Cette amende présente le caractère d’une peine de police. Le tribunal de police statue sur l’infraction en dernier ressort. Les condamnations prononcées ne donnent pas lieu à une inscription au casier judiciaire et les règles de la contrainte par corps ne sont pas applicables aux amendes prononcées.

Les infractions sont constatées et recherchées par les officiers et agents de police judiciaire de la Police grand-ducale et par les agents de l’Administration des douanes et accises à partir du grade de brigadier principal qui ont la qualité d’officier de police judiciaire, ci-après désignés par « agents de l’Administration des douanes et accises ».

Les agents de l’Administration des douanes et accises constatent les infractions par des procès-verbaux faisant foi jusqu’à preuve du contraire.
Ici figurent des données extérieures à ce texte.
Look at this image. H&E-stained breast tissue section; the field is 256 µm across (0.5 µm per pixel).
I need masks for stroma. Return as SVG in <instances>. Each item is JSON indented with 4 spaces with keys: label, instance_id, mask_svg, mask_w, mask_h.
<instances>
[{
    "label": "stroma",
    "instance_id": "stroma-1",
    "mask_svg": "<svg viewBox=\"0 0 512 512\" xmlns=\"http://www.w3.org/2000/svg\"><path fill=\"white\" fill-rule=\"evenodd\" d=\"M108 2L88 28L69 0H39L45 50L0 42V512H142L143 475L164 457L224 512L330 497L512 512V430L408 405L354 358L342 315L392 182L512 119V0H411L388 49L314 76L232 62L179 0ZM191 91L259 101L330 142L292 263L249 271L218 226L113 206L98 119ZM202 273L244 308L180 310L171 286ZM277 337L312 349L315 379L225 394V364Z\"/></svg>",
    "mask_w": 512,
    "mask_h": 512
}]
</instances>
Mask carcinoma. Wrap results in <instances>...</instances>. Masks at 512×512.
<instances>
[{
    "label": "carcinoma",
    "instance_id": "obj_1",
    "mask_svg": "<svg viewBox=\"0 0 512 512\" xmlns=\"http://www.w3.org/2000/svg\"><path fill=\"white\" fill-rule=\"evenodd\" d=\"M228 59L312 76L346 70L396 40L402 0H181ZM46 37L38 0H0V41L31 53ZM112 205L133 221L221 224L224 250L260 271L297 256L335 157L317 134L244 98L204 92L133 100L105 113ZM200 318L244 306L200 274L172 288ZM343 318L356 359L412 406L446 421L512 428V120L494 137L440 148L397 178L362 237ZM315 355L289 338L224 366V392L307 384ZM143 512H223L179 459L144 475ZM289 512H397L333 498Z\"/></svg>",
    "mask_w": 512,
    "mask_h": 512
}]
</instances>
Ils disposent des pouvoirs que leur confèrent les dispositions de la loi générale modifiée du 18 juillet 1977 sur les douanes et accises et leur compétence s’étend à tout le territoire du Grand-Duché de Luxembourg.

Pour ces infractions, des avertissements taxés d’un montant de 300 euros peuvent être décernés par les officiers et agents de police judiciaire de la Police grand-ducale et par les agents de l’Administration des douanes et accises. ».

Art. 12.

À l’article 16quater de la même loi, les termes  « 30 juin »  sont remplacés par ceux de  « 31 décembre » .

Art. 13.

À l’article 18 de la même loi, les termes  « 12 juin »  sont remplacés par les termes  « 15 juillet » .

Art. 14.

La présente loi entre en vigueur le 13 juin 2021.

Mandons et ordonnons que la présente loi soit insérée au Journal officiel du Grand-Duché de Luxembourg pour être exécutée et observée par tous ceux que la chose concerne.

La Ministre de la Santé,

Paulette Lenert

Paris, le 12 juin 2021.

Henri

Doc. parl. 7836 ; sess. ord. 2020-2021.